*** DATA EXTRACT Section Begins ***
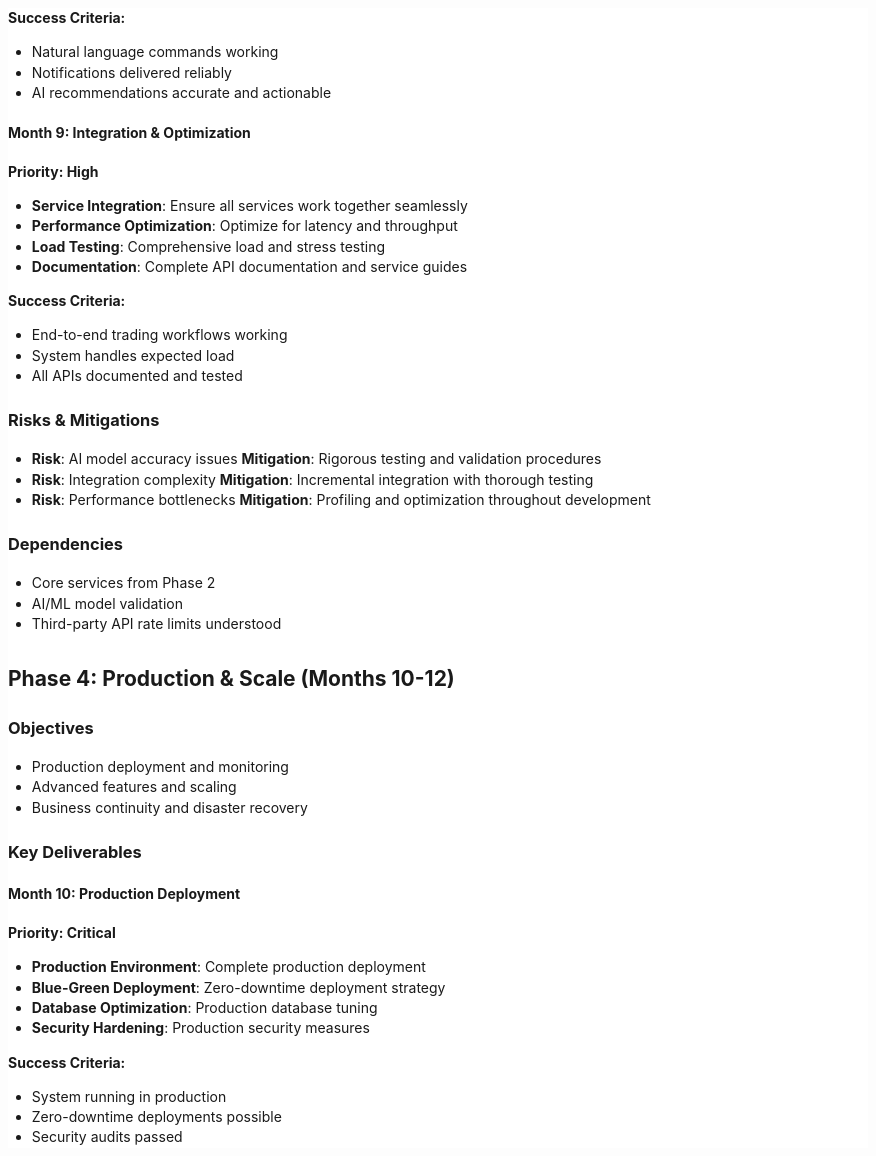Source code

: **Success Criteria:**
- Natural language commands working
- Notifications delivered reliably
- AI recommendations accurate and actionable

#### Month 9: Integration & Optimization
**Priority: High**
- **Service Integration**: Ensure all services work together seamlessly
- **Performance Optimization**: Optimize for latency and throughput
- **Load Testing**: Comprehensive load and stress testing
- **Documentation**: Complete API documentation and service guides

**Success Criteria:**
- End-to-end trading workflows working
- System handles expected load
- All APIs documented and tested

### Risks & Mitigations
- **Risk**: AI model accuracy issues
  **Mitigation**: Rigorous testing and validation procedures
- **Risk**: Integration complexity
  **Mitigation**: Incremental integration with thorough testing
- **Risk**: Performance bottlenecks
  **Mitigation**: Profiling and optimization throughout development

### Dependencies
- Core services from Phase 2
- AI/ML model validation
- Third-party API rate limits understood

## Phase 4: Production & Scale (Months 10-12)

### Objectives
- Production deployment and monitoring
- Advanced features and scaling
- Business continuity and disaster recovery

### Key Deliverables

#### Month 10: Production Deployment
**Priority: Critical**
- **Production Environment**: Complete production deployment
- **Blue-Green Deployment**: Zero-downtime deployment strategy
- **Database Optimization**: Production database tuning
- **Security Hardening**: Production security measures

**Success Criteria:**
- System running in production
- Zero-downtime deployments possible
- Security audits passed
*** DATA EXTRACT Section Ends ***
- WHAT TO PRODUCE: Render the lines of the roadmap text in the entries above as a numbered list, leaving out blank lines and the pictures.

- ANSWER SECTION:
1. Source code
2. : **Success Criteria:**
3. - Natural language commands working
4. - Notifications delivered reliably
5. - AI recommendations accurate and actionable
6. #### Month 9: Integration & Optimization
7. **Priority: High**
8. - **Service Integration**: Ensure all services work together seamlessly
9. - **Performance Optimization**: Optimize for latency and throughput
10. - **Load Testing**: Comprehensive load and stress testing
11. - **Documentation**: Complete API documentation and service guides
12. **Success Criteria:**
13. - End-to-end trading workflows working
14. - System handles expected load
15. - All APIs documented and tested
16. ### Risks & Mitigations
17. - **Risk**: AI model accuracy issues
18.   **Mitigation**: Rigorous testing and validation procedures
19. - **Risk**: Integration complexity
20.   **Mitigation**: Incremental integration with thorough testing
21. - **Risk**: Performance bottlenecks
22.   **Mitigation**: Profiling and optimization throughout development
23. ### Dependencies
24. - Core services from Phase 2
25. - AI/ML model validation
26. - Third-party API rate limits understood
27. ## Phase 4: Production & Scale (Months 10-12)
28. ### Objectives
29. - Production deployment and monitoring
30. - Advanced features and scaling
31. - Business continuity and disaster recovery
32. ### Key Deliverables
33. #### Month 10: Production Deployment
34. **Priority: Critical**
35. - **Production Environment**: Complete production deployment
36. - **Blue-Green Deployment**: Zero-downtime deployment strategy
37. - **Database Optimization**: Production database tuning
38. - **Security Hardening**: Production security measures
39. **Success Criteria:**
40. - System running in production
41. - Zero-downtime deployments possible
42. - Security audits passed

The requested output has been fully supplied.